> YOUR GOAL:
Please copy the records from their first line through the line containing "This knowledge helps", including both of those lines.
───── RECORD EXCERPTS
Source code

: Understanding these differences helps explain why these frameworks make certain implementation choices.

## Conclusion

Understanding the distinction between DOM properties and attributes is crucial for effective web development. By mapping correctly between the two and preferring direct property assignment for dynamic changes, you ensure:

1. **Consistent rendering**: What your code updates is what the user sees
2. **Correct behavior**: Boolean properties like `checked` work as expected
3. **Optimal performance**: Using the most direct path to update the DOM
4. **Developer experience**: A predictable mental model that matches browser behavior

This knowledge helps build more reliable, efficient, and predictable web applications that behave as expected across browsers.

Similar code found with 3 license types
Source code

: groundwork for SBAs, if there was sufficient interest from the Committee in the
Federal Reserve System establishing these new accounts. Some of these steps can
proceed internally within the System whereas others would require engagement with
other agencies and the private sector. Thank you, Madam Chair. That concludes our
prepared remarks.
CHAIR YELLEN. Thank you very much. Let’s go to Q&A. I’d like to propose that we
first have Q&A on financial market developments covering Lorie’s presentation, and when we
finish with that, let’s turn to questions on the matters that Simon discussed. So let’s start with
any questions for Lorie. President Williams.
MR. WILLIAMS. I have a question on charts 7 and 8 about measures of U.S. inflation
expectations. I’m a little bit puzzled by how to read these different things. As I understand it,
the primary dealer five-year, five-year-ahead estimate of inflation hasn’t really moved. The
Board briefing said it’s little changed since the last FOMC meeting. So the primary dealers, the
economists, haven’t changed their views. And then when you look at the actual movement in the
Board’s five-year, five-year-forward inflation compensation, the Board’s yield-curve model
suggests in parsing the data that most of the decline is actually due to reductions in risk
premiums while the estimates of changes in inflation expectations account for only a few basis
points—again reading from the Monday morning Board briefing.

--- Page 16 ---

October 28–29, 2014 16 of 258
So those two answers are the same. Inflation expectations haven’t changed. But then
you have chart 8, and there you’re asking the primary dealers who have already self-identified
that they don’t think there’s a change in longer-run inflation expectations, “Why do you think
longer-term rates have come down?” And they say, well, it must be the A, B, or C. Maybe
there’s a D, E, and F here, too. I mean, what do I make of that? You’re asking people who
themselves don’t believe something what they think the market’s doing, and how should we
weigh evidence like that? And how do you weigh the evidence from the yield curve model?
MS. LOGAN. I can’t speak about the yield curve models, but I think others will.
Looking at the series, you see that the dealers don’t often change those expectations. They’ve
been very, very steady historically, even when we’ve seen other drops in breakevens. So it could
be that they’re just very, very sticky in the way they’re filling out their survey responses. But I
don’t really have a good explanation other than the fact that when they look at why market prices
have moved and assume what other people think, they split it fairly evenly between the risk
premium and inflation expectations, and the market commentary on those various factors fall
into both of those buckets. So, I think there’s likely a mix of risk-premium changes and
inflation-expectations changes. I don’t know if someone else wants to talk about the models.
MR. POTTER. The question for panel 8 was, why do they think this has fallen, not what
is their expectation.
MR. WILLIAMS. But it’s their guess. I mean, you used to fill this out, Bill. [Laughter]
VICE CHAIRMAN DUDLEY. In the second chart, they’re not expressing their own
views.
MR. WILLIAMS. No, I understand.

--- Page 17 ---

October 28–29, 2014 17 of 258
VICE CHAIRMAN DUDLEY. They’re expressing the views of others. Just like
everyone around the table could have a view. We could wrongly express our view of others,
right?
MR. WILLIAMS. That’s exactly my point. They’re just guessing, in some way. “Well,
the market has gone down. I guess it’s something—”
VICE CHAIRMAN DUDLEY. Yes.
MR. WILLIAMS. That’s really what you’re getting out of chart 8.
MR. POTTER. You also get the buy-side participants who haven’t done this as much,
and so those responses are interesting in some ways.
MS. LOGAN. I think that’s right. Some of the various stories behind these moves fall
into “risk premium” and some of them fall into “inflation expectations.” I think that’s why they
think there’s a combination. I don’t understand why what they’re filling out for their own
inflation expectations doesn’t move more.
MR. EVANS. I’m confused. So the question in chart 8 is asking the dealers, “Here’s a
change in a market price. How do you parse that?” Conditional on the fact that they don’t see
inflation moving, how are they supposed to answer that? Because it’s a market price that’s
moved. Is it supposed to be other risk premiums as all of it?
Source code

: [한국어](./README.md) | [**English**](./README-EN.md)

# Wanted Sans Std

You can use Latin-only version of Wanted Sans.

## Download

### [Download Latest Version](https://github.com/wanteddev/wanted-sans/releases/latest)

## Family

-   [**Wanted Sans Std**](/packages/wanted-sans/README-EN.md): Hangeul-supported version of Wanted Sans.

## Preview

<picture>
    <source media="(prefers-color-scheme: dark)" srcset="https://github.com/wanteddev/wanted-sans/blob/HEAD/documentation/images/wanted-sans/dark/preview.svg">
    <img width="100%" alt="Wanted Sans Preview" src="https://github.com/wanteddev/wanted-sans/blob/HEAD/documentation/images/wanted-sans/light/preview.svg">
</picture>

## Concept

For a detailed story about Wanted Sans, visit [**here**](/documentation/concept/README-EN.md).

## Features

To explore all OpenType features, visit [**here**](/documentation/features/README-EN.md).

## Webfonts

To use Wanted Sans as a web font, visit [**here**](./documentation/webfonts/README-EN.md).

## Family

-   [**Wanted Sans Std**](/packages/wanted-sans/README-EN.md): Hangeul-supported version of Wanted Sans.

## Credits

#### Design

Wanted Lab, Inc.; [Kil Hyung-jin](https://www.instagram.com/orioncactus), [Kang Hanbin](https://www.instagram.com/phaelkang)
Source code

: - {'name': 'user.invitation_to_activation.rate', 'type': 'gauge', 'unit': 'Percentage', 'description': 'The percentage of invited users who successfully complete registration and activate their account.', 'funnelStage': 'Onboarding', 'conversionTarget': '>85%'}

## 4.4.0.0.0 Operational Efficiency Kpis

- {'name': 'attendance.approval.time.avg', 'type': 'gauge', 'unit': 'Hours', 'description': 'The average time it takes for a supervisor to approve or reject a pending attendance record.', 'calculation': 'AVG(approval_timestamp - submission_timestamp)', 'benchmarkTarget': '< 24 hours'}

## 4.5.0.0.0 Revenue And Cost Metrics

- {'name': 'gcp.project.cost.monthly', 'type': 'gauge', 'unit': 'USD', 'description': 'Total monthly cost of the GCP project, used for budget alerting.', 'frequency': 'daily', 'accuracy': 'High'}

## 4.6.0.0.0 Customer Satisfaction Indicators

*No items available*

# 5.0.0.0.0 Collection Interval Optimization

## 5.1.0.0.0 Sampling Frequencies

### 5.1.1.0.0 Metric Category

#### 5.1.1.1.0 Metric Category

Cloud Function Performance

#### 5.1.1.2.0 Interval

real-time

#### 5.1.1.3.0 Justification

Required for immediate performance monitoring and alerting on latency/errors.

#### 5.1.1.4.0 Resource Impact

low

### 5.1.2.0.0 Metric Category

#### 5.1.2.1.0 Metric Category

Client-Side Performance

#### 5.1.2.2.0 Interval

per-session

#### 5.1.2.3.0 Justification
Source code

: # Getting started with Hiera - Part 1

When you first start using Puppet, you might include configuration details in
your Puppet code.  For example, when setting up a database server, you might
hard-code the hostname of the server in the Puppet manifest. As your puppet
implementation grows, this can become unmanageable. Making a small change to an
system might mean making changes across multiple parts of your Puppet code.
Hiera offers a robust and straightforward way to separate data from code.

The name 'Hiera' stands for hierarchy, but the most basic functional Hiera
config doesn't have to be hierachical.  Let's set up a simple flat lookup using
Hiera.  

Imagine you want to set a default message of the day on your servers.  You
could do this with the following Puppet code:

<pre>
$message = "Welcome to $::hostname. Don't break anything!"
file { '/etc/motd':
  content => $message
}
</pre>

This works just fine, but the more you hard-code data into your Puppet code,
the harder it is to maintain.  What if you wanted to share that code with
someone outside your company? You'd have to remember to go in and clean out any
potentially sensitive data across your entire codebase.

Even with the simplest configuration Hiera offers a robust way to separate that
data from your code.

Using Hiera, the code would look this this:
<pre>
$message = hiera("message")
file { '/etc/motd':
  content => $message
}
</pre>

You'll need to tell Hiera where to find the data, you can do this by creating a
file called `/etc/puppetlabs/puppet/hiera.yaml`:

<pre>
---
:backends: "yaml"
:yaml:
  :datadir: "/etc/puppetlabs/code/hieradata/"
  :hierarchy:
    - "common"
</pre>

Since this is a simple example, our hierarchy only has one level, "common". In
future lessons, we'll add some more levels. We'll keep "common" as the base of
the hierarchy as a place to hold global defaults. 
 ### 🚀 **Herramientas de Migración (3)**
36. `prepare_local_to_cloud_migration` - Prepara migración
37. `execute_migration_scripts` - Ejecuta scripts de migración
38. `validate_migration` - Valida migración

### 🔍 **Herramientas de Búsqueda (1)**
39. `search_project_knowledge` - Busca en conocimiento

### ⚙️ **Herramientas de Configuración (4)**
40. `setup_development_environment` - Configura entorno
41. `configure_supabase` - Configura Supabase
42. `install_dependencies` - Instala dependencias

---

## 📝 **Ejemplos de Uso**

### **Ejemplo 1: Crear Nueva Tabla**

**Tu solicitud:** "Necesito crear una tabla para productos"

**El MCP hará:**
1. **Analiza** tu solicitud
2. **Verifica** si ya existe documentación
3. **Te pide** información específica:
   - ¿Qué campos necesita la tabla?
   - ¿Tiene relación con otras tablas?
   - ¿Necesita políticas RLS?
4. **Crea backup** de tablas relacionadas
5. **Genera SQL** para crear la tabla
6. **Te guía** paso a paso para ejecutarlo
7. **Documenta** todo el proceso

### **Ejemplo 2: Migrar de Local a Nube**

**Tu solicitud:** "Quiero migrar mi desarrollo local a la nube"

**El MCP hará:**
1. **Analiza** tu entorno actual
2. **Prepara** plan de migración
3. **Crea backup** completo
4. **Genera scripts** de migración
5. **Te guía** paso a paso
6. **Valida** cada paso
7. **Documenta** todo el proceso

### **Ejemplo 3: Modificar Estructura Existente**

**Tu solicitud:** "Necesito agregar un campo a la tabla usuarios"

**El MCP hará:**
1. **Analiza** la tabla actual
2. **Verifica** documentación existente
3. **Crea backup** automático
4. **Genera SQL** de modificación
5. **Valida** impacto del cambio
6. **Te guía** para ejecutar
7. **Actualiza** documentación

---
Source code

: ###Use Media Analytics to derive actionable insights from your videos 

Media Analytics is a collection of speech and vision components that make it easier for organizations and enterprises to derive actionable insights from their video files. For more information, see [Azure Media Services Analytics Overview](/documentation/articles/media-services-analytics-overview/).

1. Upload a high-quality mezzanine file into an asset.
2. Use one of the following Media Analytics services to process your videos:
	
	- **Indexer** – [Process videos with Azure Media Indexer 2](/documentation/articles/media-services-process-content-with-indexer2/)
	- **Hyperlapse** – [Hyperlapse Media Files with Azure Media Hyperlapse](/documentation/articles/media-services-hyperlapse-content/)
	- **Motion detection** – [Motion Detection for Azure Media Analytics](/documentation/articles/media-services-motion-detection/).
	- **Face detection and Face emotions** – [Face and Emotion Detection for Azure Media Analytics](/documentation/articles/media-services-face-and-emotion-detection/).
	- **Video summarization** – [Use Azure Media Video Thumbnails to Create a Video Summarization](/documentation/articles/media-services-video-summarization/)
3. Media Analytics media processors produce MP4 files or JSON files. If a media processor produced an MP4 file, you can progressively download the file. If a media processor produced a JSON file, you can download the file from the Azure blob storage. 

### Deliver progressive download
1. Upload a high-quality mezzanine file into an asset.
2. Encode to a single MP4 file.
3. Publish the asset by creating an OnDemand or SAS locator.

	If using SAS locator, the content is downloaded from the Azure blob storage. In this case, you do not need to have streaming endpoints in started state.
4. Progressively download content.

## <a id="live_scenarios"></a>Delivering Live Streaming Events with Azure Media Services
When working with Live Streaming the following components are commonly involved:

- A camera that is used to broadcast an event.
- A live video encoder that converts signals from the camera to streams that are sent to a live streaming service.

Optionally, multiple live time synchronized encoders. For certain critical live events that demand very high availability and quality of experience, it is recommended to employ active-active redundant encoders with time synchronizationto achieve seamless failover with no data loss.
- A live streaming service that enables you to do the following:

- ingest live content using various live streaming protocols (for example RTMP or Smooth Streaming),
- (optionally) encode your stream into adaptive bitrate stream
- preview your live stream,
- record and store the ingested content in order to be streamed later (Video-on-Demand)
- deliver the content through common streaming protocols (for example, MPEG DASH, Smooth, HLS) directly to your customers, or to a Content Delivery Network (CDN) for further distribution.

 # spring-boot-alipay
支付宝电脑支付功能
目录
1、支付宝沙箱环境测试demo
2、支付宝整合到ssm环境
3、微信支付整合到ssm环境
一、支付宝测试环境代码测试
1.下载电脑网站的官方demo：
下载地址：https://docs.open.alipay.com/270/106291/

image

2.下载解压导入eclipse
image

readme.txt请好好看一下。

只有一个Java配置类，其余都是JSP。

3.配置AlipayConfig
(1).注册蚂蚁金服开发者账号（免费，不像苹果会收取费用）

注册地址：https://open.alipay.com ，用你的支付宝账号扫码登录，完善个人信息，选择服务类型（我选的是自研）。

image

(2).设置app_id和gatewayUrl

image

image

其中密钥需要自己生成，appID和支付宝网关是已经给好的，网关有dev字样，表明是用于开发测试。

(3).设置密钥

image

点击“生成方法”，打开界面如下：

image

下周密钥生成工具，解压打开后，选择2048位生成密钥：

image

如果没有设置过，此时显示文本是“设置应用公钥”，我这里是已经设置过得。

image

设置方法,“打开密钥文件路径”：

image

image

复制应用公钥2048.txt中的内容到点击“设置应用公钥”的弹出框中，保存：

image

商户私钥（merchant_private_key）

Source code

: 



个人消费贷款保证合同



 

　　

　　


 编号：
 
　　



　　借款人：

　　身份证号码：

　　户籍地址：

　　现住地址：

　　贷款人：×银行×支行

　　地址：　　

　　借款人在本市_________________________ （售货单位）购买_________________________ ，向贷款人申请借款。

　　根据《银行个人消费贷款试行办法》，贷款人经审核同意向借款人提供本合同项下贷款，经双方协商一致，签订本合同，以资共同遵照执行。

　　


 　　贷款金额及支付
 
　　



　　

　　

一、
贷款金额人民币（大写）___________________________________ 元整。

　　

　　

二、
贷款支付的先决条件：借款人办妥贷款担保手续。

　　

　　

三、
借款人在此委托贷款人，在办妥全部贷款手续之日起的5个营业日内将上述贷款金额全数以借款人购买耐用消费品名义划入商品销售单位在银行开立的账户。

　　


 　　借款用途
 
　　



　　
──────────
> OUTPUT FOR THIS EXERCISE:
Source code

: Understanding these differences helps explain why these frameworks make certain implementation choices.

## Conclusion

Understanding the distinction between DOM properties and attributes is crucial for effective web development. By mapping correctly between the two and preferring direct property assignment for dynamic changes, you ensure:

1. **Consistent rendering**: What your code updates is what the user sees
2. **Correct behavior**: Boolean properties like `checked` work as expected
3. **Optimal performance**: Using the most direct path to update the DOM
4. **Developer experience**: A predictable mental model that matches browser behavior

This knowledge helps build more reliable, efficient, and predictable web applications that behave as expected across browsers.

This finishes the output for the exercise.